Data compression usage

I’m working on creating a new corpus for testing general-purpose data compression codecs and, since I know games are major users of compression, I’d like to make sure they are represented. However, as my knowledge in game design is limited (and I’m being generous there), I’m hoping for some advice in choosing data for the corpus.

What I’m looking for right now is information on what types of files people need to compress. For example, I put together a quick summary of what Unvanquished stores in their *.pk3 files, which includes the extension, total size of all files with that extension, number of files with that extension, and the average size of files with that extension. If you could provide similar information for any game(s) you have access to it would be very helpful. I’m sure each game will be different, so as I get information from different games I hope to get a better understanding of the average composition.

If you’re not comfortable posting the information publicly, feel free to contact me via a PM (or e-mail, irc, etc.).

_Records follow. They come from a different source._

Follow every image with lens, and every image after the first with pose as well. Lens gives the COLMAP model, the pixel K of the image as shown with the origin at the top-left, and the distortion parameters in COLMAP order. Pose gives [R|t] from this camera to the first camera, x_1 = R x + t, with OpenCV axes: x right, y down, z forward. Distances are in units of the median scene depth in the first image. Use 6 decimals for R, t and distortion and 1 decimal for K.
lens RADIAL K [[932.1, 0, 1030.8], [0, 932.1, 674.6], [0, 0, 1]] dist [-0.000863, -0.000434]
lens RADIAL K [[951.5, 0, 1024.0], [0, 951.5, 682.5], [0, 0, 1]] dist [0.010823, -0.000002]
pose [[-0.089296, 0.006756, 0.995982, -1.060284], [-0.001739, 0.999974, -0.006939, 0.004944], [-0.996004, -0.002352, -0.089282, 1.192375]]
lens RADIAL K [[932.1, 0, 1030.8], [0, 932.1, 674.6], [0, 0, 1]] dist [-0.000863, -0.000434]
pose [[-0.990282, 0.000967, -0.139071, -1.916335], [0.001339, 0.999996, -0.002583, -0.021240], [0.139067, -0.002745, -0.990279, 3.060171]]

Once I have a handle on the types of things which are common I plan to start looking for representative data I could use which is licensed in a usable way. It doesn’t have to be open-source, though that would be best; as long as it is redistributable for the purposes of benchmarking, codec development, etc., it’s acceptable. I’m getting a bit ahead of myself, but if anyone has some data they could share I’d be very interested.

Note: I’m also trying to contact people using other engines. If you’re interested in the overall results, I intend to summarize everything at https://github.com/nemequ/squash-corpus/issues/6.

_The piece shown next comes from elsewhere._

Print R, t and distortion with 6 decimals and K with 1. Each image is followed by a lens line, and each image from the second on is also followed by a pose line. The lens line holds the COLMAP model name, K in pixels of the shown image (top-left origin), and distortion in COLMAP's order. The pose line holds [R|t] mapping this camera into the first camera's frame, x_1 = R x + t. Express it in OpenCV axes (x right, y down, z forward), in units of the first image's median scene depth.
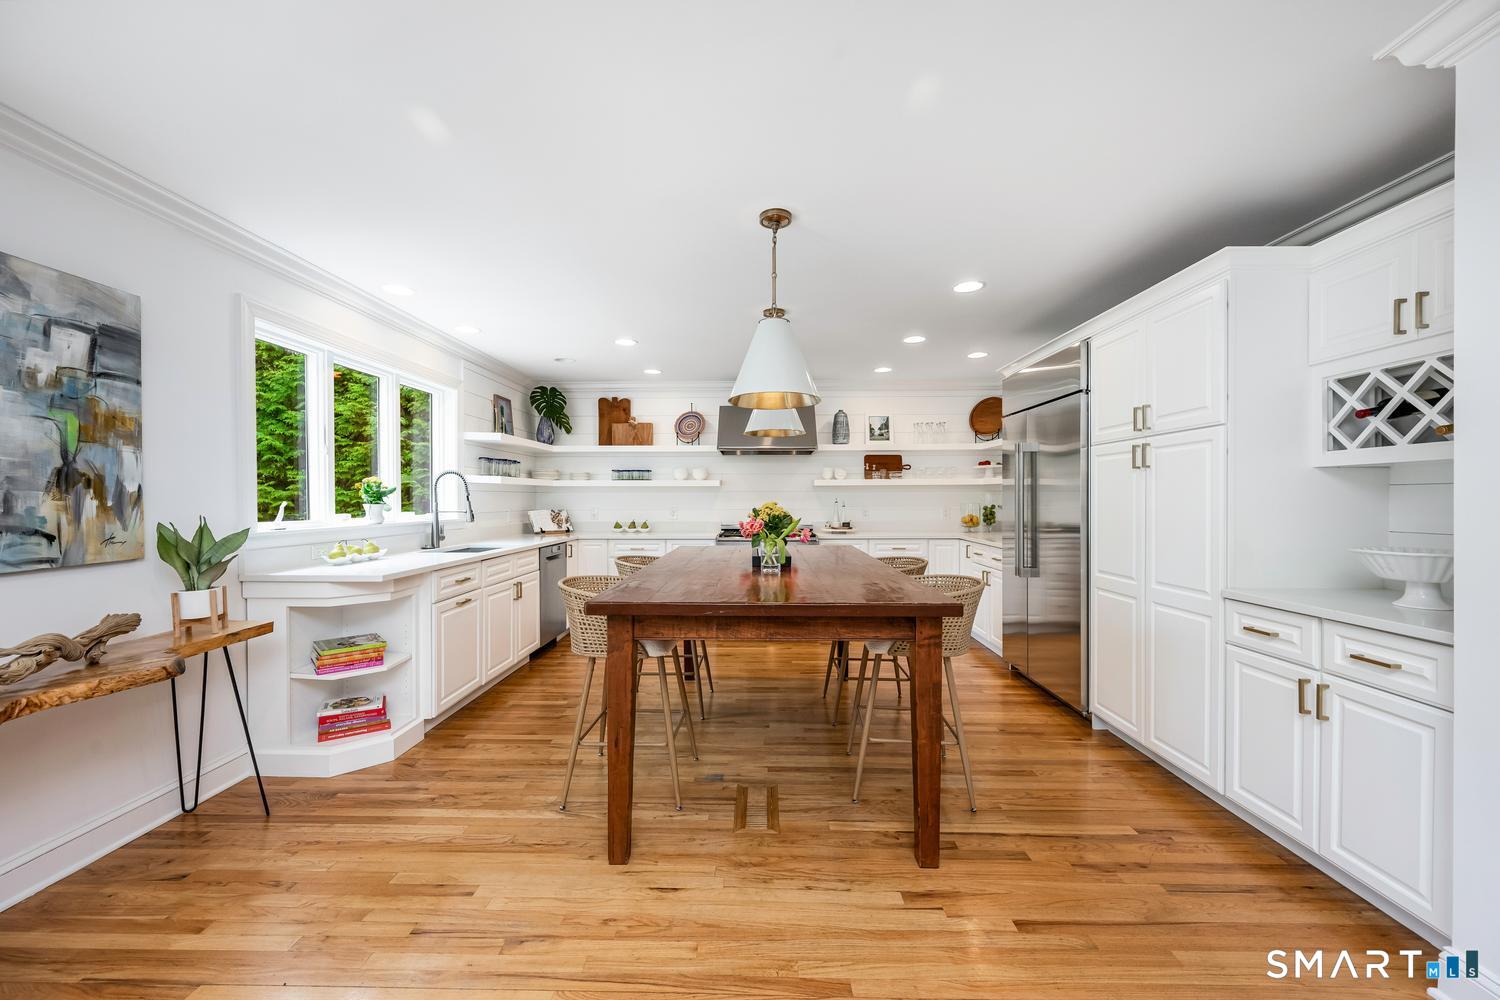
lens RADIAL K [[594.8, 0, 725.1], [0, 594.8, 508.0], [0, 0, 1]] dist [-0.001536, 0.000170]
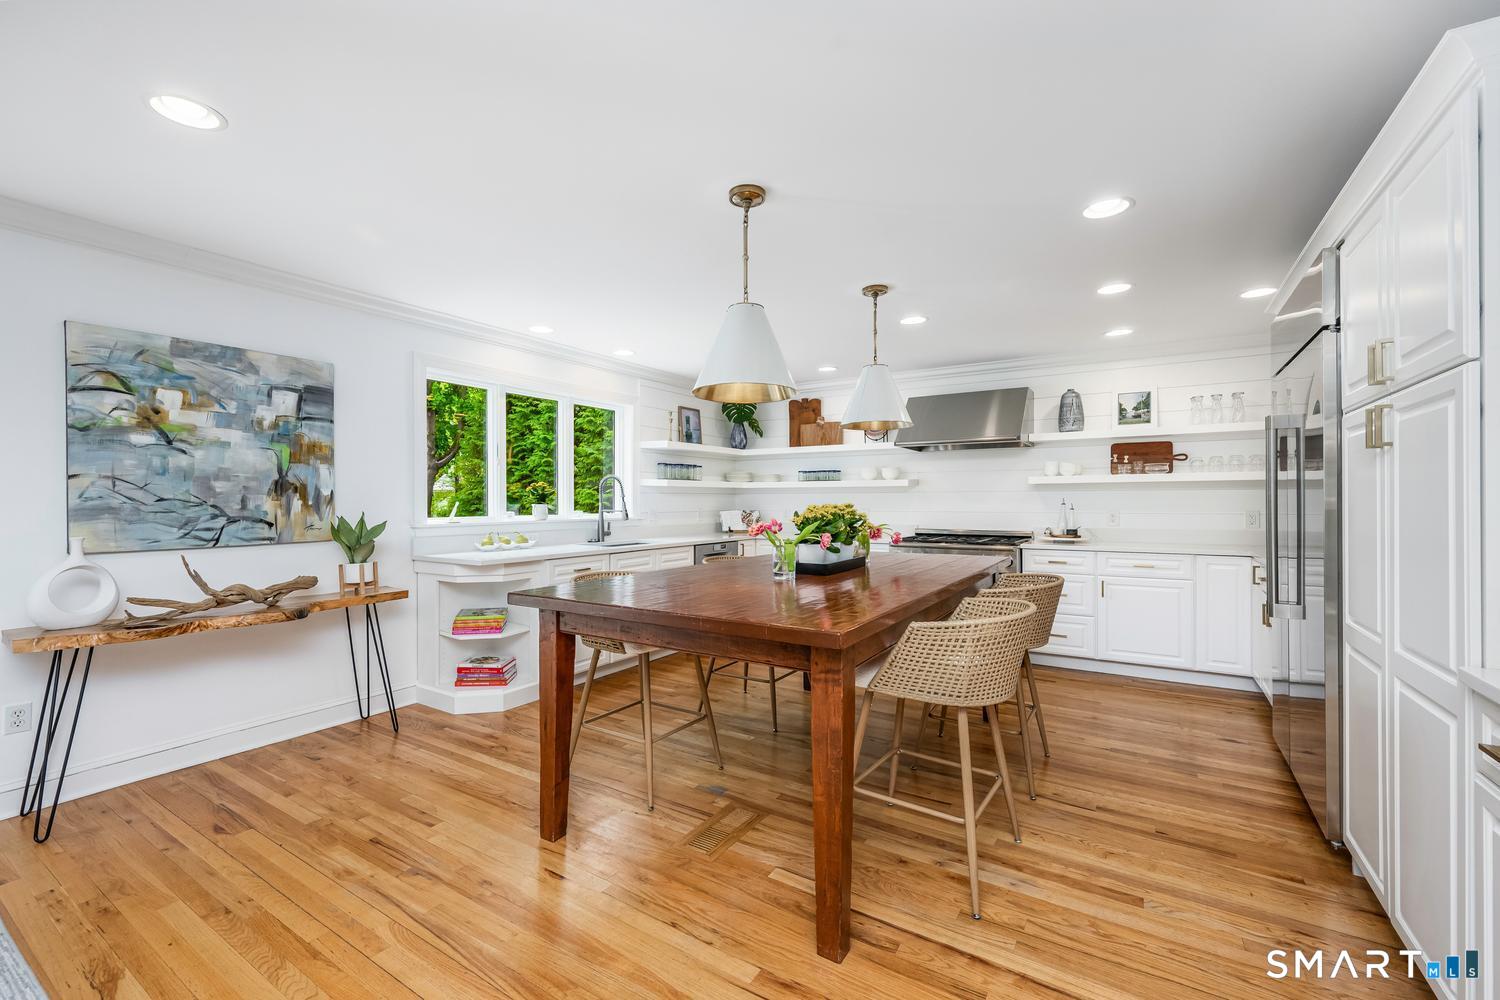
lens RADIAL K [[594.8, 0, 735.6], [0, 594.8, 503.8], [0, 0, 1]] dist [-0.001536, 0.000170]
pose [[0.859303, 0.002751, -0.511460, 0.527770], [-0.007493, 0.999946, -0.007210, -0.001836], [0.511412, 0.010028, 0.859277, 0.196491]]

Obviously I was hoping for more of a response. Perhaps I shouldn’t have posted on a Friday evening, or perhaps it would help to explain why helping with this may be beneficial to you in the long term… TL;DR: by participating, future compression codecs will be better tuned for the type of data you are using.

The main benefit is that people developing compression algorithms will be using this corpus to help tune their codecs. As soon as the corpus is ready I’ll be switching the Squash Compression Benchmark over to it, and I know several codec developers have been using that benchmark to help tune their codecs. There are also other benchmarks, and of course codec developers download the data to run their own tests.

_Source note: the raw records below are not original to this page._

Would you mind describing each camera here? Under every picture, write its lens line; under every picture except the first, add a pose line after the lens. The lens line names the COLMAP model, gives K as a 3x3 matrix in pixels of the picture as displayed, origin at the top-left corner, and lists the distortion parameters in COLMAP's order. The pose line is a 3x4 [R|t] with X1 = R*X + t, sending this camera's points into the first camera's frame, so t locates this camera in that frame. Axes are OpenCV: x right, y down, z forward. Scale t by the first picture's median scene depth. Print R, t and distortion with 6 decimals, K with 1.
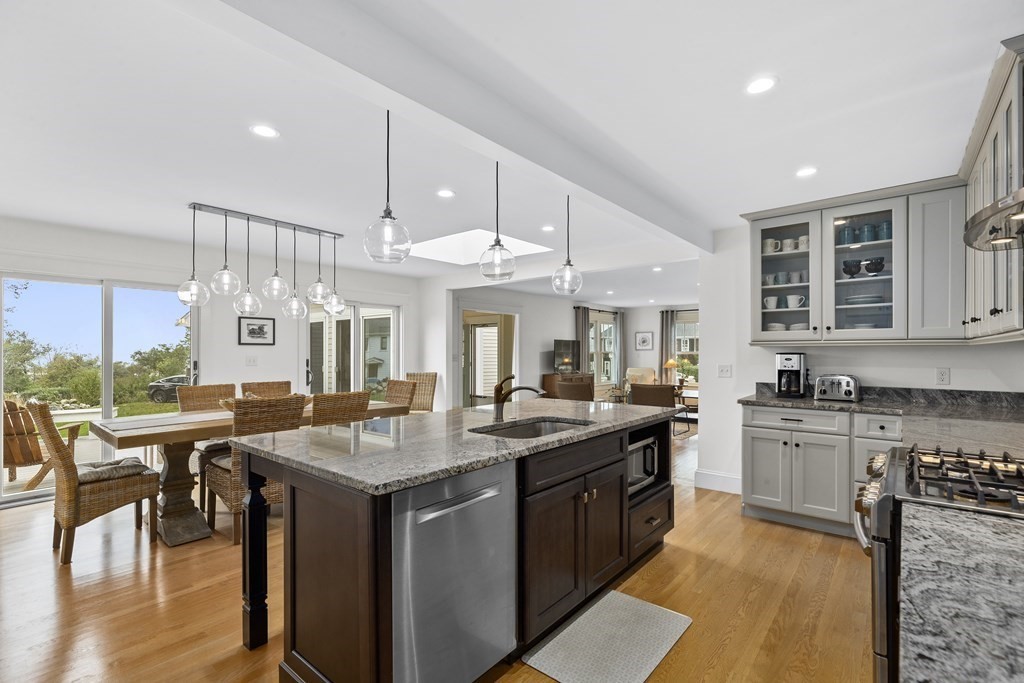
lens RADIAL K [[473.3, 0, 510.7], [0, 473.3, 346.8], [0, 0, 1]] dist [0.002213, 0.001720]
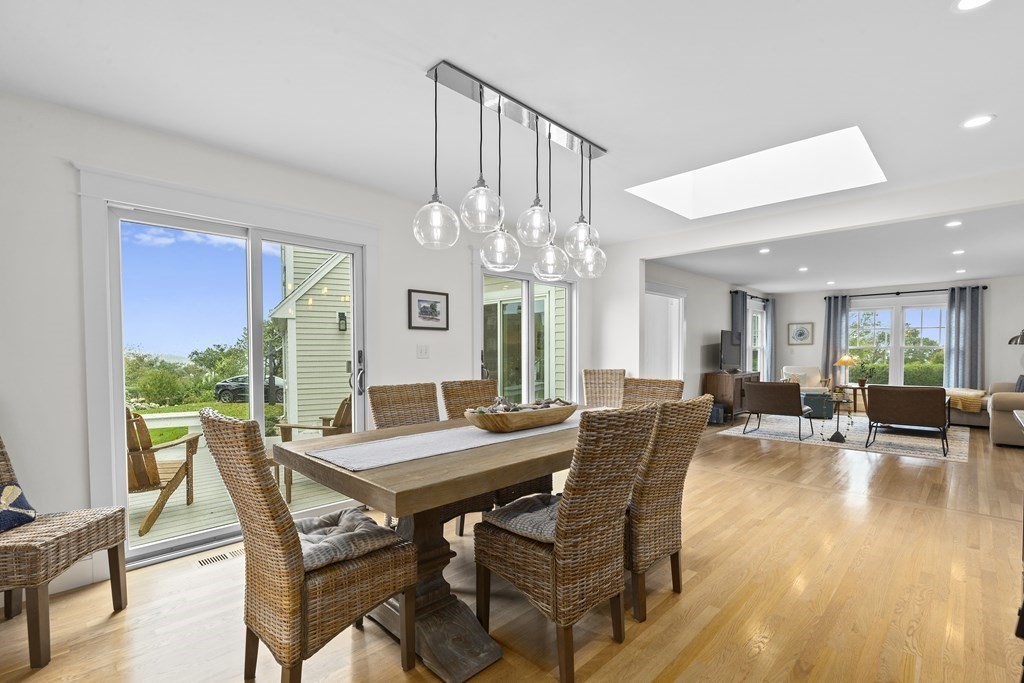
lens RADIAL K [[473.3, 0, 507.7], [0, 473.3, 364.0], [0, 0, 1]] dist [0.002213, 0.001720]
pose [[0.997310, 0.000471, -0.073301, -0.196594], [0.002041, 0.999413, 0.034194, 0.013036], [0.073274, -0.034251, 0.996724, 0.154956]]
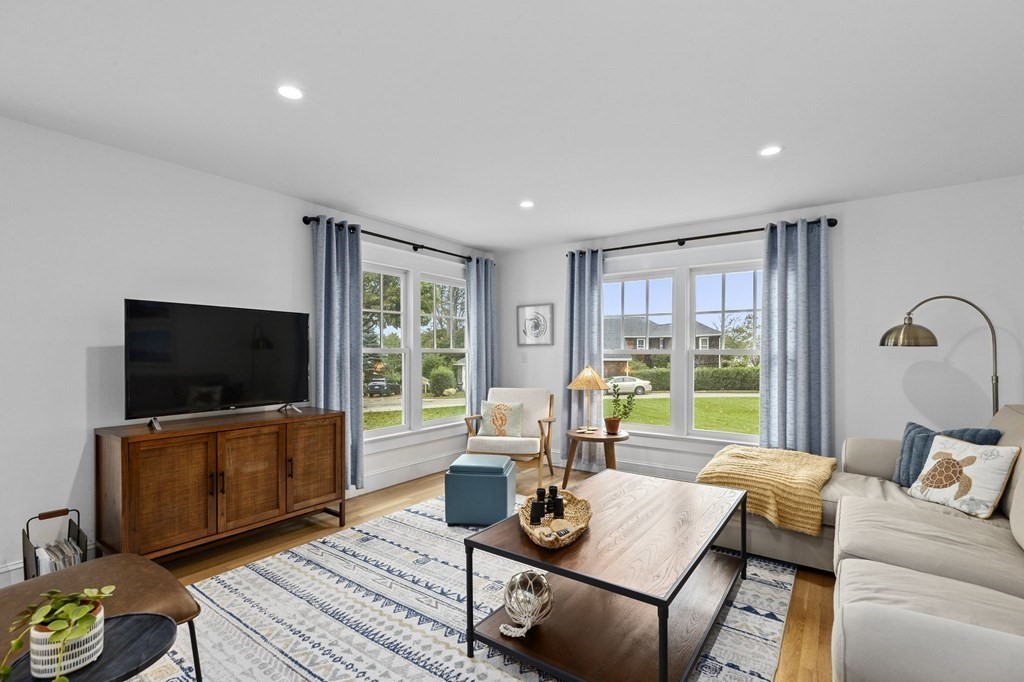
lens RADIAL K [[456.6, 0, 513.4], [0, 456.6, 355.9], [0, 0, 1]] dist [-0.005810, 0.000018]
pose [[0.996924, -0.000388, 0.078370, 0.267458], [-0.000837, 0.999878, 0.015591, 0.011187], [-0.078367, -0.015609, 0.996802, 0.676699]]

It’s important to understand that compression algorithms vary wildly based on the type of data they are processing in terms of compression ratio, speed, and memory usage. This isn’t just the fact that plain text compresses much better than, for example, a JPEG (though that is true, of course). Some codecs are able to compress text very well and quickly but can’t compress images nearly as well as other codecs or take vastly more time/memory to do so. Some codecs do a great job with images, but have very poor results for text. Some codecs work well for small files, some for large, etc.

The current standard corpus, the Silesia Compression Corpus, was developed in 2003 and doesn’t really reflect modern usage, but it’s what people are still using to benchmark and tune codecs because there isn’t anything else.

So, if you can provide a brief summary of what types of content you are (or would like to be) compressing, there is an excellent chance that future codecs (and possibly future versions of existing codecs) will compress your data better, faster, and/or using less memory. If, OTOH, game developers don’t help, the new corpus will probably not include any data relevant to games and people will optimize compression codecs for the data it does include, quite possibly at the expense of the data you want to compress.